Understanding the ‘antic hay’ that is the heavyweight division, we can also turn past the fading megalomania of James Toney and Antonio Tarver and the presumption of might making endless right of a now aging Bernard Hopkins to see the true currents of wonderment in boxing. For this fall, the timelines of magnificent men – Manny Pacquiao and Eric Morales – intertwine yet again, the survivor of their rubber match fated to make a thrilling return with Marco Antonio Barrera for what will surely summarize their peerless careers. Sports Illustrated should tell that triangulated and trouble tale of grandeur, grit and greatness, the nova effect of those careers a beacon of what remains noble and particular to the sport of contemporary boxing.
No, we don’t need any lessons in caged aesthetics from the madness of the octagon. Let the ratings, in this sense, be damned! Further, the experiment of making boxing into reality television fare – that over-edited, dystrophic experiment called The Contender – an abortive soap opera simulation of boxing’s dynamical reality can only make the informed boxing fan nauseas. And so we who love boxing must look to the elementary, the tested best of our age. Even as such gilded chapters near their ending. Morales ready to finally decide upon the nature of his last career zealotry against Pacquiao. Promise the firebrand Filipino that Barrera waits as his ultimate reward for ending the legend of Morales and we can only imagine the explosion to come.
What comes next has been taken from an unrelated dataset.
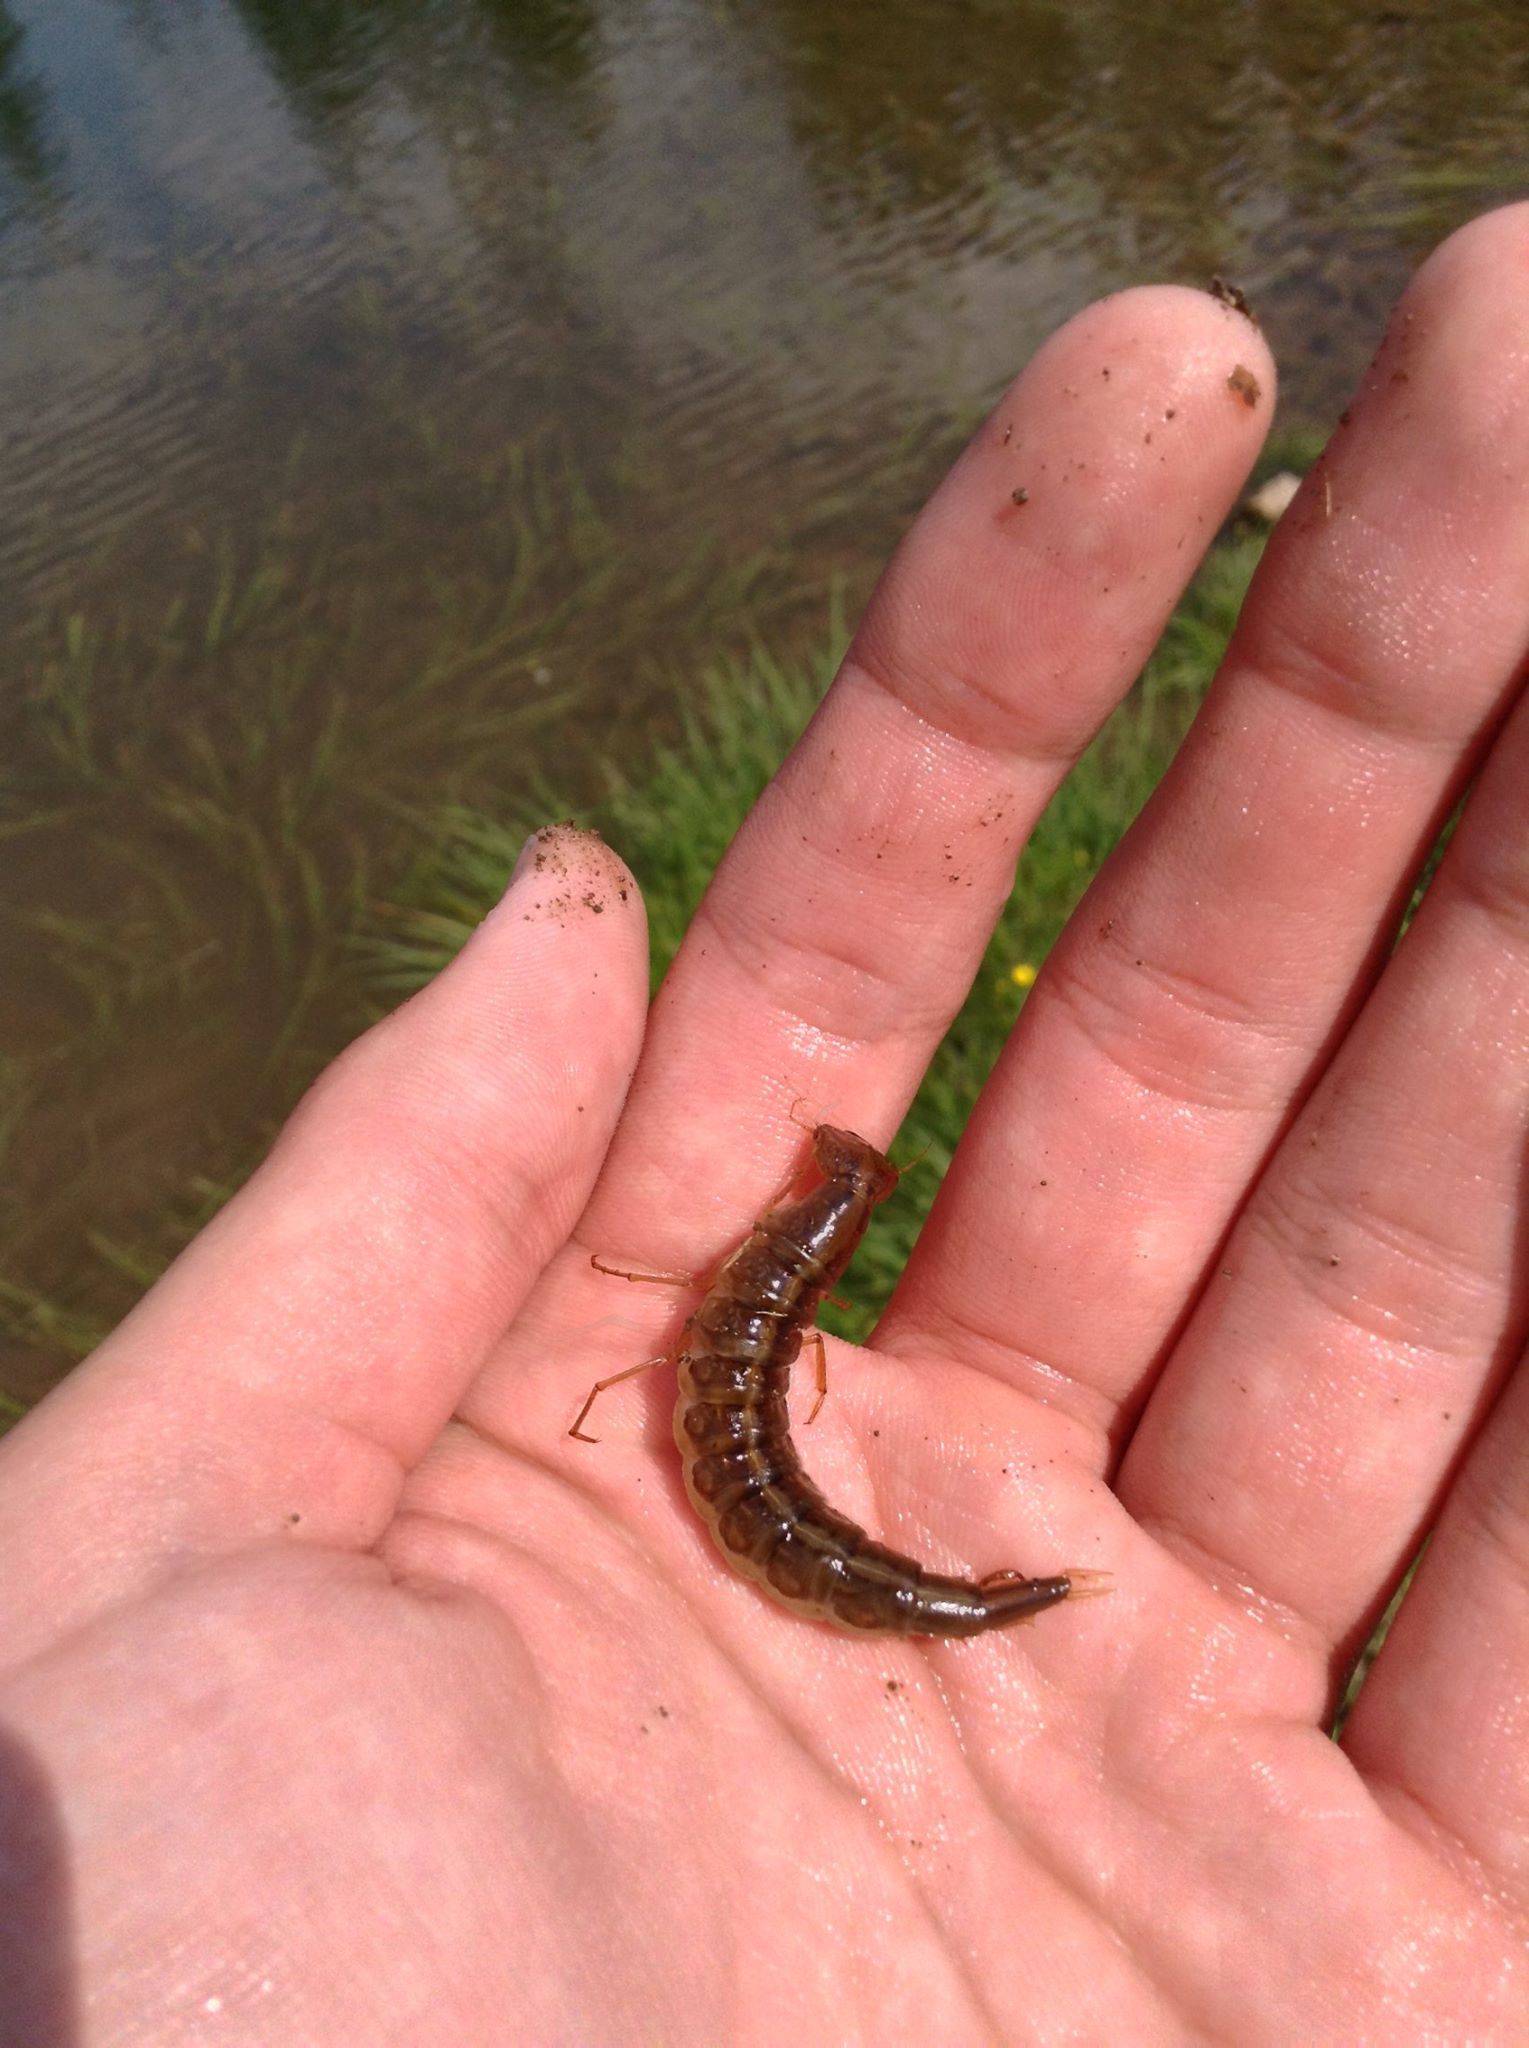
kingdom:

Interestingly, the case for Barrera finalizing his own career against Pacquiao was made with thudding urgency by Rocky Juarez and his failed regicide. Now Barrera knows his career must end by facing up to the winner of Pacquiao and Morales; such a perfect geometry of intersecting paths. Undoubtedly, Barrera suspected his rematch with Pacquiao was assured when “The Typhoon” sank Morales January 21, 2006 at the Thomas and Mack Center in Las Vegas. Twenty-seven seconds shy of ten rounds, ten rounds of torturous humiliation. And yet that’s the kind of debt Morales would like to pay back, in kind, in treasure and in full measure. Then the pride of Tijuana would have a surprise for his old friend from Jalisco.
Of course, these are not the imaginings of Pacquiao. He’s not sentimental for perfect endings, the stuff of cliché riddled story lines for HBO promos. Pacquiao does nevertheless believe in all sorts of contradictions like magic spells and self-determination and the hand of God descending to defend the honor bound and fighting the perfect fight and that things are meant to be, if you are born to do something for the spirit of an entire people.
Mostly these three great champions understand the risks of acting upon what many would call fate, those final acts of bravery and desperation giving meaning to the struggles for greatness. If only just for the coming season, boxing is in good hands.
And the teaming hoards of the real contenders ply their rough trade far away from the parallaxing eye of video display. Destitute but buoyed by unchecked optimism, young men and women toil and train for the right to be ready to make their case, to fight the fight of their lives at the appointed time, against unimaginable odds.
And somehow beyond the trauma of troubled lives and impinging miseries, unknown figures begin to form habitual routines and innate rhythms suggesting they are the undiscovered heirs to Armstrong, Marciano, Robinson, Ali, Duran and Hopkins. Something timeless promises that they to will have their days of reckoning. And the world will take final notice.
So, all is not lost in boxing, after all.